───── Source data ─────

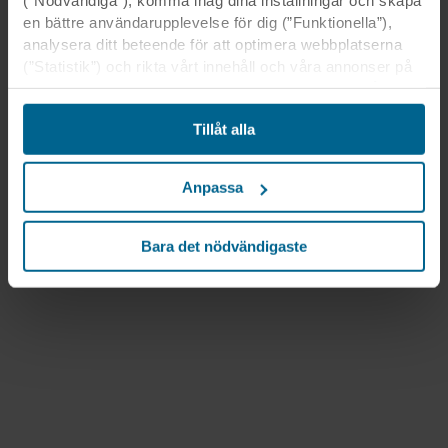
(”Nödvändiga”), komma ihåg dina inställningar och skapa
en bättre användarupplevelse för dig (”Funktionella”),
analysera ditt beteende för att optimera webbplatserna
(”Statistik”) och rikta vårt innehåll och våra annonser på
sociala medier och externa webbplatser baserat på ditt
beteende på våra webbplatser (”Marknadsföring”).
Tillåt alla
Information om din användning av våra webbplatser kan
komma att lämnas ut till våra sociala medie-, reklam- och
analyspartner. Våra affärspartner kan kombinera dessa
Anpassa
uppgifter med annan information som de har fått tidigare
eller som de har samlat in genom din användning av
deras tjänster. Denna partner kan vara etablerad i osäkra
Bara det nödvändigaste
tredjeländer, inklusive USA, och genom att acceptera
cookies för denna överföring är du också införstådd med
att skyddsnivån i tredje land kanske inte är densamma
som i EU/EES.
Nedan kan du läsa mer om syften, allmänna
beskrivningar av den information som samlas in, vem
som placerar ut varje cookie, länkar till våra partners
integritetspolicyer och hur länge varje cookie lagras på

─────
───── Source data ─────

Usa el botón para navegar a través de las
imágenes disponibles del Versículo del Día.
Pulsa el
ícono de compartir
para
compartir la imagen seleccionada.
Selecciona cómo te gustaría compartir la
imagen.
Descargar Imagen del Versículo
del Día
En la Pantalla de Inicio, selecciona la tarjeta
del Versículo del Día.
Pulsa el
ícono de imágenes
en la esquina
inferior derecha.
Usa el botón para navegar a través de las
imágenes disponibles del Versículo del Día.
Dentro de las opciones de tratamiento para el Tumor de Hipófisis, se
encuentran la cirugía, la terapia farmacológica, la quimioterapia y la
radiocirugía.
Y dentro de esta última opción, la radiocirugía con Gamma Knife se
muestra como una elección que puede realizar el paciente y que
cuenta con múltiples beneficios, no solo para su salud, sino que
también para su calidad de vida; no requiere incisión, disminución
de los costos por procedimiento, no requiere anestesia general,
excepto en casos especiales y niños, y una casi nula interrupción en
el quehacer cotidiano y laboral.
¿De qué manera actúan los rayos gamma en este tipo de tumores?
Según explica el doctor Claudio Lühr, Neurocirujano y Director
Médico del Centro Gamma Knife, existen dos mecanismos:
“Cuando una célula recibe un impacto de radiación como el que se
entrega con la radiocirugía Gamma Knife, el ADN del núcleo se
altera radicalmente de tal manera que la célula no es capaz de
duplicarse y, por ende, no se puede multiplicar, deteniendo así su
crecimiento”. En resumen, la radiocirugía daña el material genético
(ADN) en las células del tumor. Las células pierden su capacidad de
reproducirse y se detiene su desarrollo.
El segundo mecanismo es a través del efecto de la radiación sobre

─────
───── Source data ─────

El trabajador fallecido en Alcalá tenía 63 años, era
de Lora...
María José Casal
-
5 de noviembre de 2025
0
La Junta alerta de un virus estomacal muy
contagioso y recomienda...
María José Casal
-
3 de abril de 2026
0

─────

**Prompt**
Retype the entries above exactly, but only from the line containing "tipo de tumores?" through the line containing "El segundo mecanismo", both included.

**Response to this exercise**
¿De qué manera actúan los rayos gamma en este tipo de tumores?
Según explica el doctor Claudio Lühr, Neurocirujano y Director
Médico del Centro Gamma Knife, existen dos mecanismos:
“Cuando una célula recibe un impacto de radiación como el que se
entrega con la radiocirugía Gamma Knife, el ADN del núcleo se
altera radicalmente de tal manera que la célula no es capaz de
duplicarse y, por ende, no se puede multiplicar, deteniendo así su
crecimiento”. En resumen, la radiocirugía daña el material genético
(ADN) en las células del tumor. Las células pierden su capacidad de
reproducirse y se detiene su desarrollo.
El segundo mecanismo es a través del efecto de la radiación sobre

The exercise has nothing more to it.